Low-thinking level result:

  • SVG included whimsical detail (a jaunty hat)
  • Bicycle frame correctly formed
image

High-thinking level result:

  • More anatomically accurate pelican depiction
  • Bicycle frame rendered to spec
image

---

Updated Pelican Benchmark Prompt (v2):

> Generate an SVG of a California brown pelican riding a bicycle... with breeding plumage, spokes, correct frame, large pouch, clear feathers, pedaling posture.

Reference photo:

image

Gemini 3 Pro (high-thinking level):

image

GPT‑5.1 result:

image

Claude Sonnet 4.5 result:

image

---

Conclusion

Gemini 3 Pro shows:

  • Leading performance in multimodal reasoning and long-context processing
  • Competitive coding abilities
  • Flexibility via thinking-level adjustment

For creators and researchers:

  • Leverage platforms like AiToEarn官网 for multi-platform publishing, analytics, and monetization
  • AI-assisted workflows — from transcription and benchmarks to creative generation — can be streamlined into single-source publishing across Douyin, Kwai, WeChat, Bilibili, Facebook, LinkedIn, YouTube, Pinterest, and X.

---

Spot Check: Results appear consistent and plausible, though timestamp accuracy for transcripts needs improvement.

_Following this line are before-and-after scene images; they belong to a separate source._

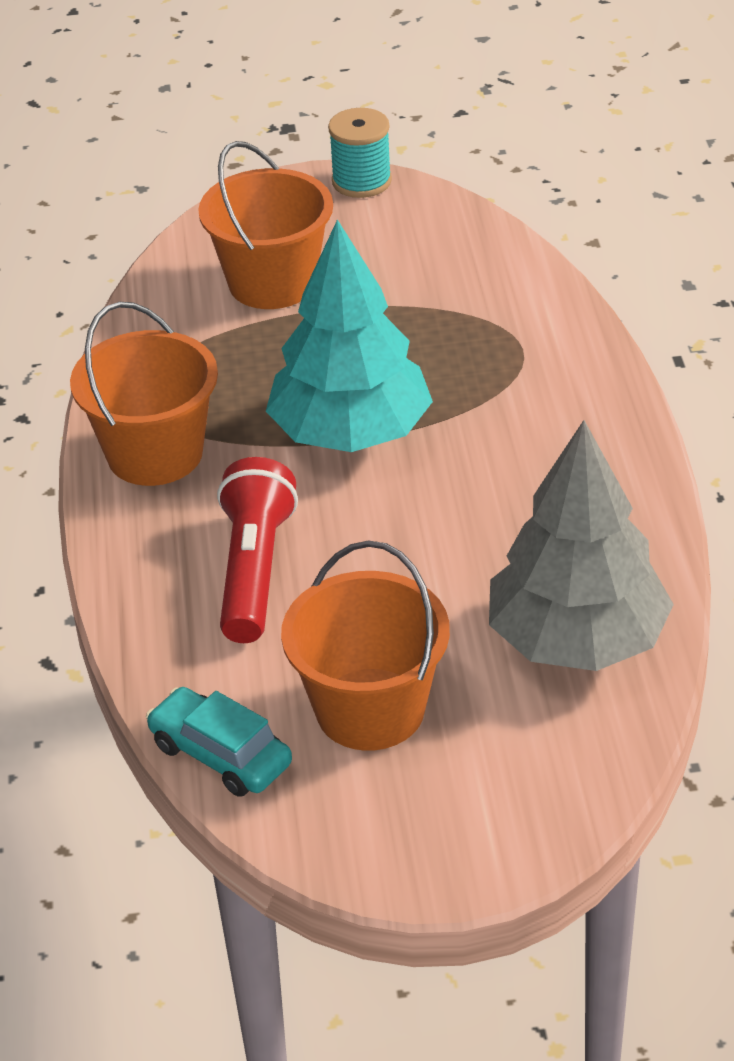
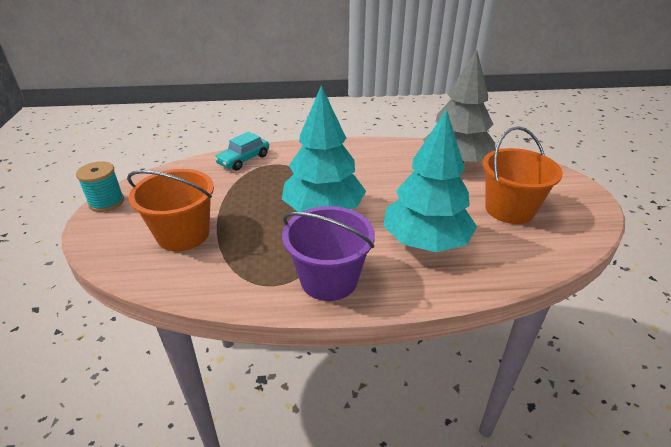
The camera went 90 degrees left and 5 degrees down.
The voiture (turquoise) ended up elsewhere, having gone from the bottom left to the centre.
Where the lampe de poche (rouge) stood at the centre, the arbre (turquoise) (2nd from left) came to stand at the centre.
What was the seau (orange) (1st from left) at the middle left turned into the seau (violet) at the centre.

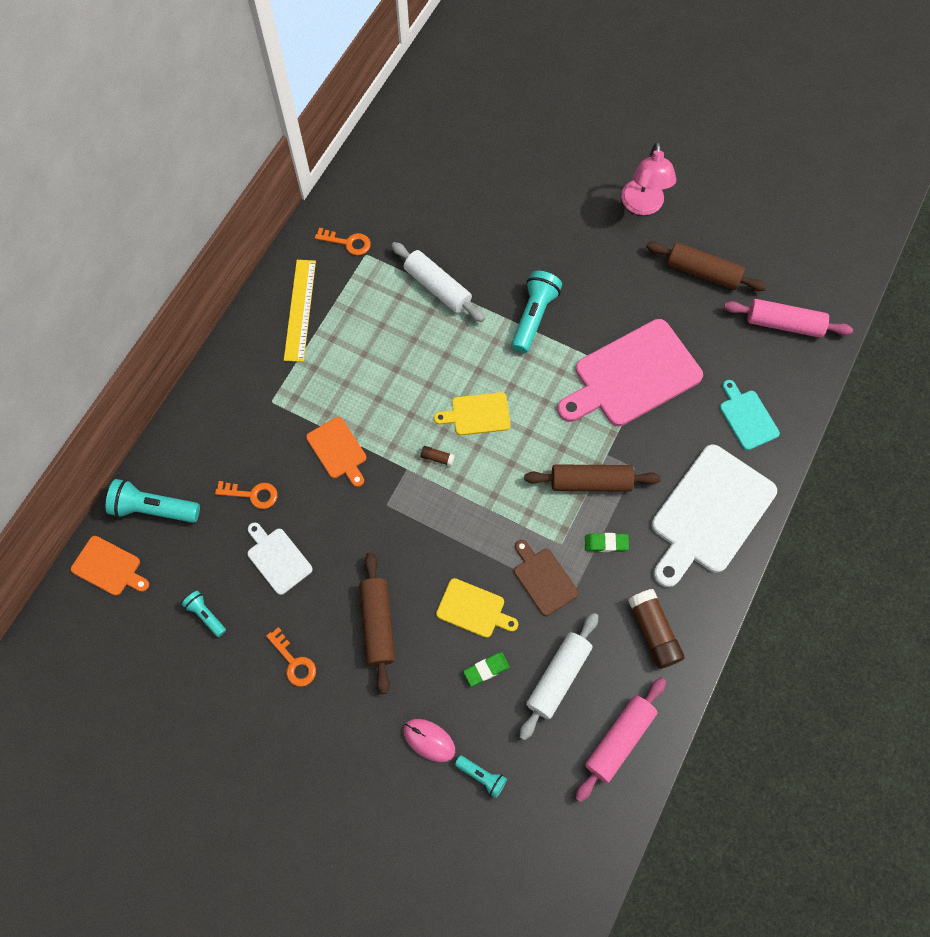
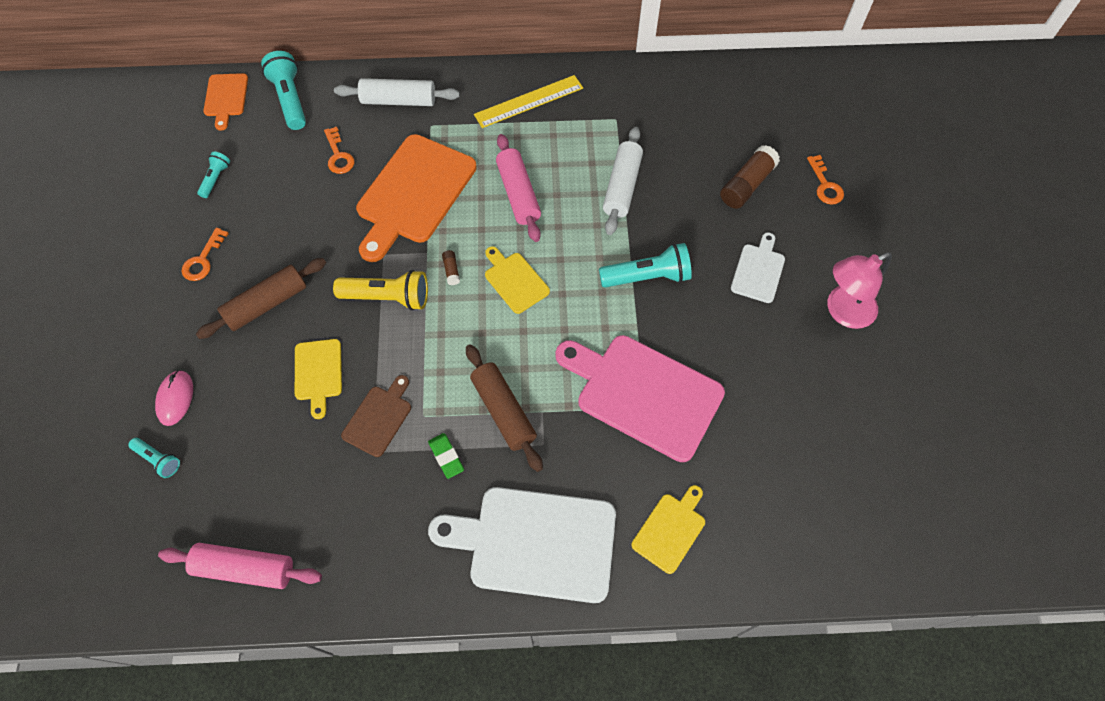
The camera went 60 degrees right and 5 degrees down.
The second view lost the gomme (vert) (1st from left) at the bottom centre.
The second view lost the rouleau à pâtisserie (marron) (3rd from left) at the top right.
The second view gained the lampe de poche (jaune) at the centre.
The planche à découper (blanc) (1st from left in the first image) ended up elsewhere, having gone from the middle left to the middle right.
The clé (orange) (3rd from left) ended up elsewhere, having gone from the top centre to the top right.
The rouleau à pâtisserie (blanc) (2nd from left in the first image) ended up elsewhere, having gone from the bottom centre to the top centre.
The bâton de colle (marron) (2nd from left) ended up elsewhere, having gone from the bottom right to the top right.
The rouleau à pâtisserie (rose) (2nd from left) ended up elsewhere, having gone from the middle right to the top centre.
What was the planche à découper (turquoise) at the middle right turned into the planche à découper (jaune) (3rd from left) at the bottom centre.
The lampe de poche (turquoise) (3rd from left in the first image) at the bottom centre ended up facing another way, 60 degrees counterclockwise from before.
The size of the planche à découper (orange) (2nd from left) at the centre changed by a factor of 2.00.

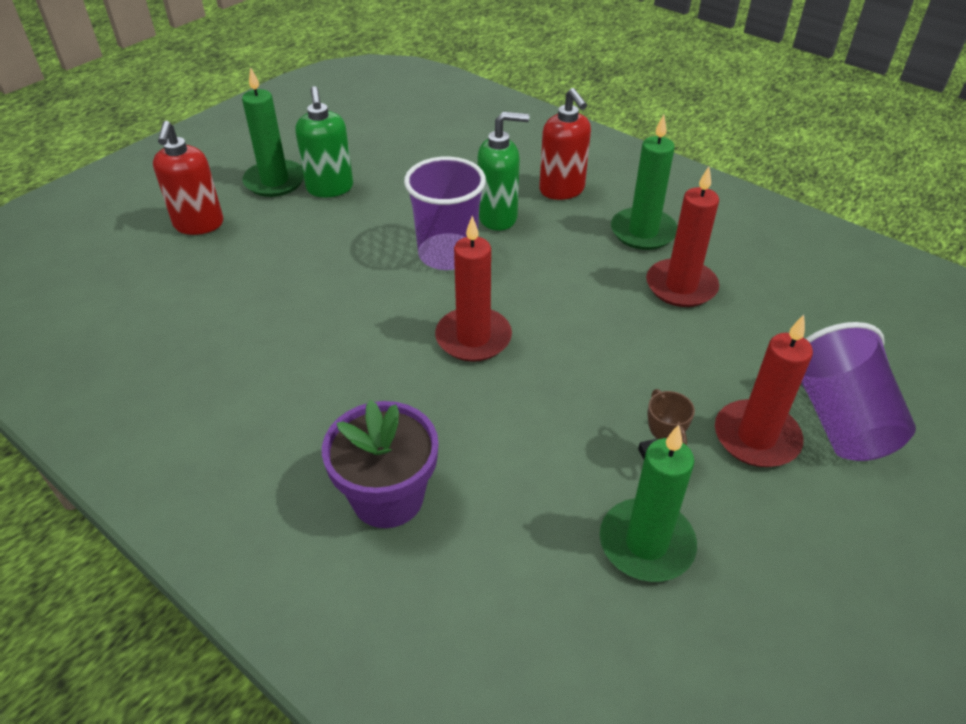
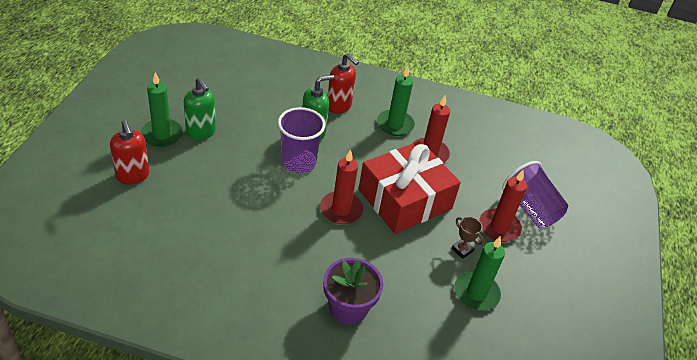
The camera went 30 degrees left and 0 degrees up.
The second view gained the cadeau (rouge) at the centre.

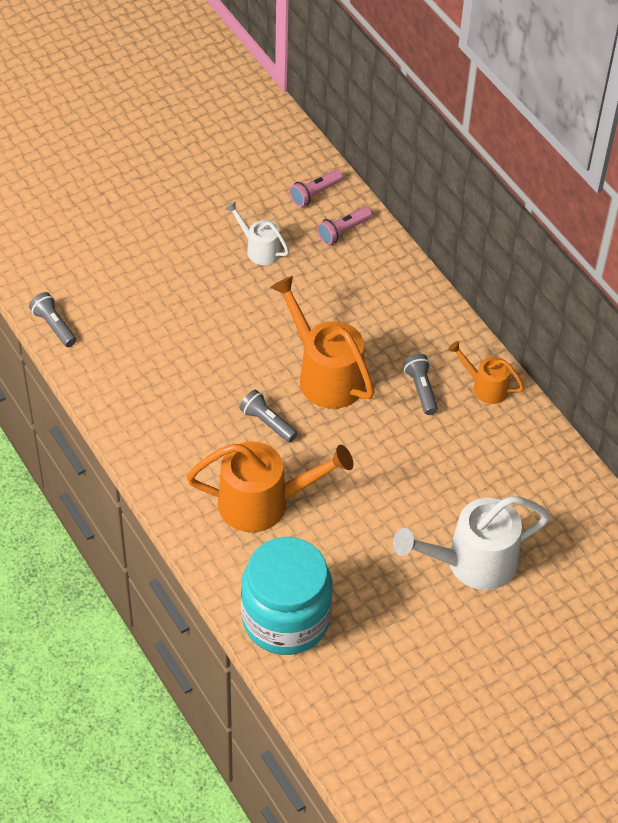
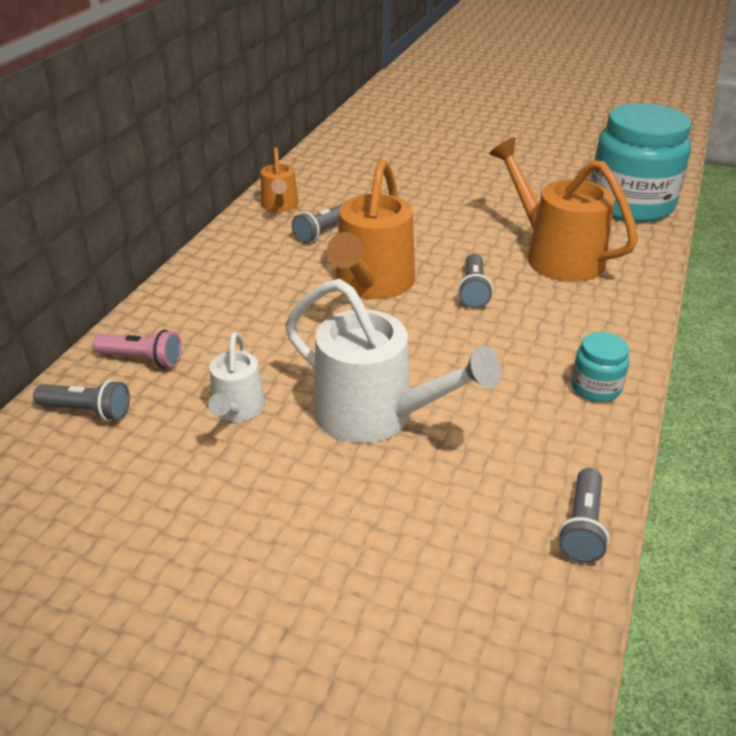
The camera went 125 degrees left and 15 degrees down.
The second view gained the bocal (turquoise) (1st from left) at the middle right.
The arrosoir (blanc) (2nd from left) ended up elsewhere, having gone from the middle right to the centre.
What was the lampe de poche (rose) (1st from left) at the top centre turned into the lampe de poche (gris) (1st from left) at the middle left.

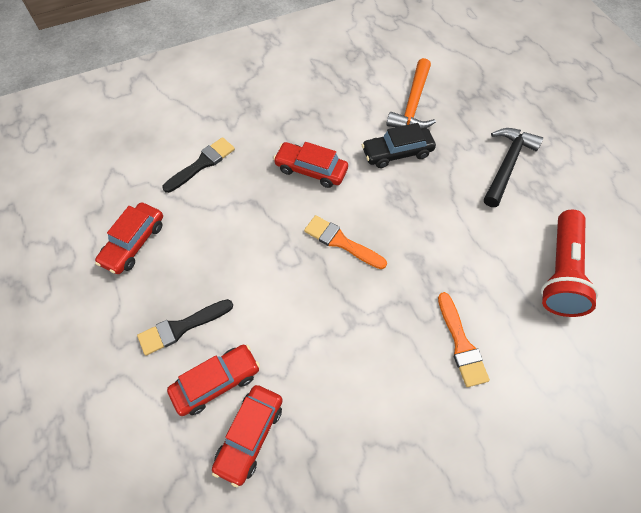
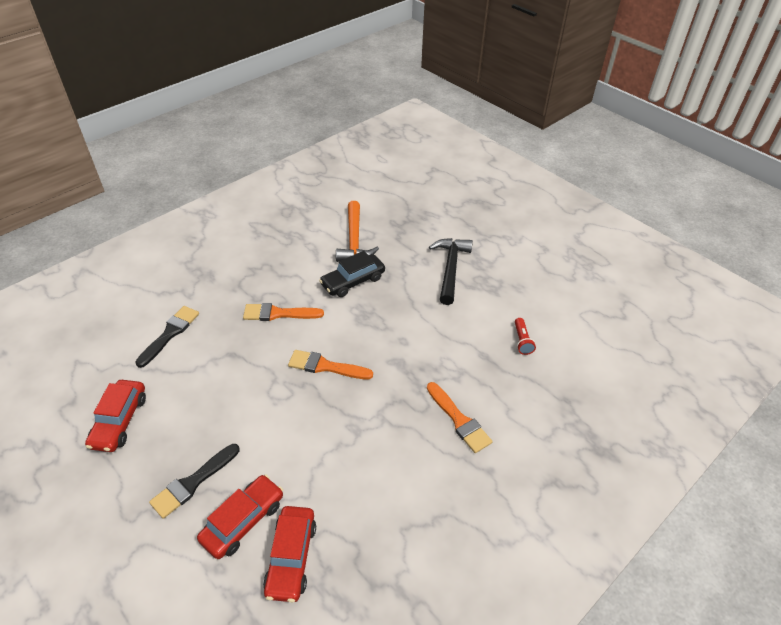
The camera went 20 degrees left and 15 degrees down.
Where the voiture (rouge) (4th from left) stood at the top centre, the pinceau (orange) (1st from left) came to stand at the centre.
The size of the lampe de poche (rouge) at the middle right changed by a factor of 0.43.

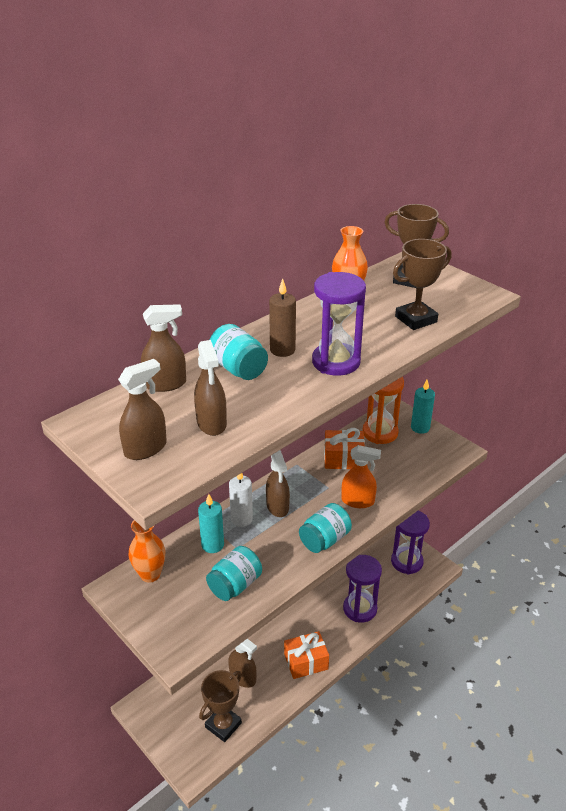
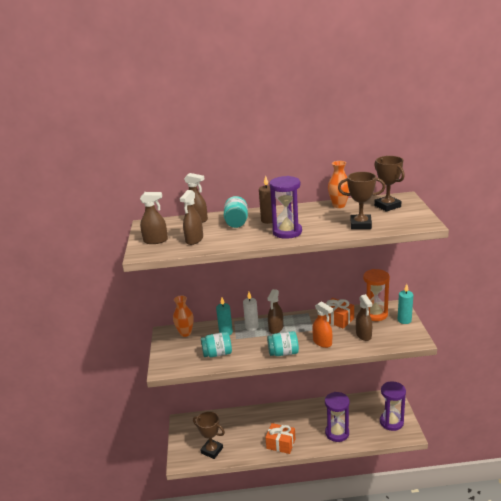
The camera went 40 degrees right and 10 degrees down.
The vaporisateur (marron) (4th from left in the first image) ended up elsewhere, having gone from the bottom centre to the middle right.
The trophée (marron) (1st from left) at the bottom centre ended up facing another way, 45 degrees clockwise from before.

Cost tracking: Example uses ranged from $0.0568 for alt-text tasks to $1.42 for multi-hour audio transcription.

---

Would you like me to create a condensed, one-page summary version of these findings for quick stakeholder review alongside this detailed markdown? That would help balance this deep dive with an executive-friendly snapshot.

Read more

Translate the following blog post title into English, concise and natural. Return plain text only without quotes. 哈佛大学 R 编程课程介绍

Harvard CS50: Introduction to Programming with R Harvard University offers exceptional beginner-friendly computer science courses. We’re excited to announce the release of Harvard CS50’s Introduction to Programming in R, a powerful language widely used for statistical computing, data science, and graphics. This course was developed by Carter Zenke.